Researchers Discover Why Fish Want to Eat Plastic
The pollutant ends up in the food chain and, ultimately, our dinner.
Sadly, a lot of our plastic waste is ending up in the ocean. A recent report showed that at least 8 million tons of plastics leak into the ocean every year. Going full circle, fish are gobbling up those plastics—and they're making their way back to us: we ingest as many as 11,000 microplastics every year by eating seafood.
At this point you might be asking yourself: why are fish eating plastic instead of, well, whatever it is they're supposed to eat? And , released this week in Proceedings B, offers an answer: in seawater, plastic smells like food.
Researchers from the University of California, Davis, and San Francisco's Aquarium of the Bay, used anchovies—a fish known to eat plastic—for their study. They gave the wild-caught fish access to two types of plastic—one that has been submerged in seawater for three weeks, and "clean" plastic that had not been exposed to water—and tested the anchovies' reactions. The researchers found that the plastic exposed to seawater "stimulated a behavioral response consistent with foraging in captive anchovy schools." In other words, the anchovies thought that plastic smelled tasty.
"This is the first behavioral evidence that plastic debris may be chemically attractive to marine consumers," the researchers wrote. "These chemical cues may lure [fish], such as anchovy, into regions of high plastic density and activate foraging behaviors, thus making it difficult to ignore or reject plastic items as potential prey. It is therefore not surprising that [these fish] are frequent consumers of plastic debris."

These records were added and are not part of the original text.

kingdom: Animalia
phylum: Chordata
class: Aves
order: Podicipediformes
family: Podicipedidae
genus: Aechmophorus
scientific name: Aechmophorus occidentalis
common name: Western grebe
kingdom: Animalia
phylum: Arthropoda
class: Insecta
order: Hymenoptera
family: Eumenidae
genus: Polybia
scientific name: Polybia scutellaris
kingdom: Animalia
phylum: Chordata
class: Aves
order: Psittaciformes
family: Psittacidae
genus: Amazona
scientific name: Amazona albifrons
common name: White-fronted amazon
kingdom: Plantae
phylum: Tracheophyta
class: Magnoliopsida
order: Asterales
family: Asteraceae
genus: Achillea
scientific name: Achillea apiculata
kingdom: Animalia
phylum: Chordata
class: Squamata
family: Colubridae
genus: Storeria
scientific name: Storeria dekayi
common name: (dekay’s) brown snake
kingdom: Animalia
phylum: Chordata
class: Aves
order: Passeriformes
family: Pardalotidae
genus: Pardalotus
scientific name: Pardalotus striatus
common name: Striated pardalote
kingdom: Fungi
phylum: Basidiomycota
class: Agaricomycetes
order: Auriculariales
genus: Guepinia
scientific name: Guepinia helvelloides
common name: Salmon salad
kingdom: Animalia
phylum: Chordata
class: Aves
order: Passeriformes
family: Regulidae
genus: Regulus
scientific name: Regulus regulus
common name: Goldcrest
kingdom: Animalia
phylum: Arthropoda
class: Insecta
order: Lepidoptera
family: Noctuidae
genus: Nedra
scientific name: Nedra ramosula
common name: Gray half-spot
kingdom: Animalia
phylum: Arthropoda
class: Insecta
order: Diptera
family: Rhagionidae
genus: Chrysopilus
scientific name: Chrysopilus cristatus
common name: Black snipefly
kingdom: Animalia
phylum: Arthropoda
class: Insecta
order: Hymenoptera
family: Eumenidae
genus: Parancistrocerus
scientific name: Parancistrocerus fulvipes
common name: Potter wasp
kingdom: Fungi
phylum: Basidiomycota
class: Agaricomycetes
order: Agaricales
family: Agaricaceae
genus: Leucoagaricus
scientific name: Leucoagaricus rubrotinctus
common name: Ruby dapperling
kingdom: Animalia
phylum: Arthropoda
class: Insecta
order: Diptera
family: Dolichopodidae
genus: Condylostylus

What's more, the researchers found that plastic which has been submerged in seawater begins to resemble food, which gives fish misleading visual cues that it's safe to eat.
The researchers didn't offer any solutions to encourage fish to stop eating the plastic that's already in our oceans. But they did note this is a big problem—and not just for sea creatures. "Humans are at the top of these food chains; therefore, results of such future studies may have important consequences for human health."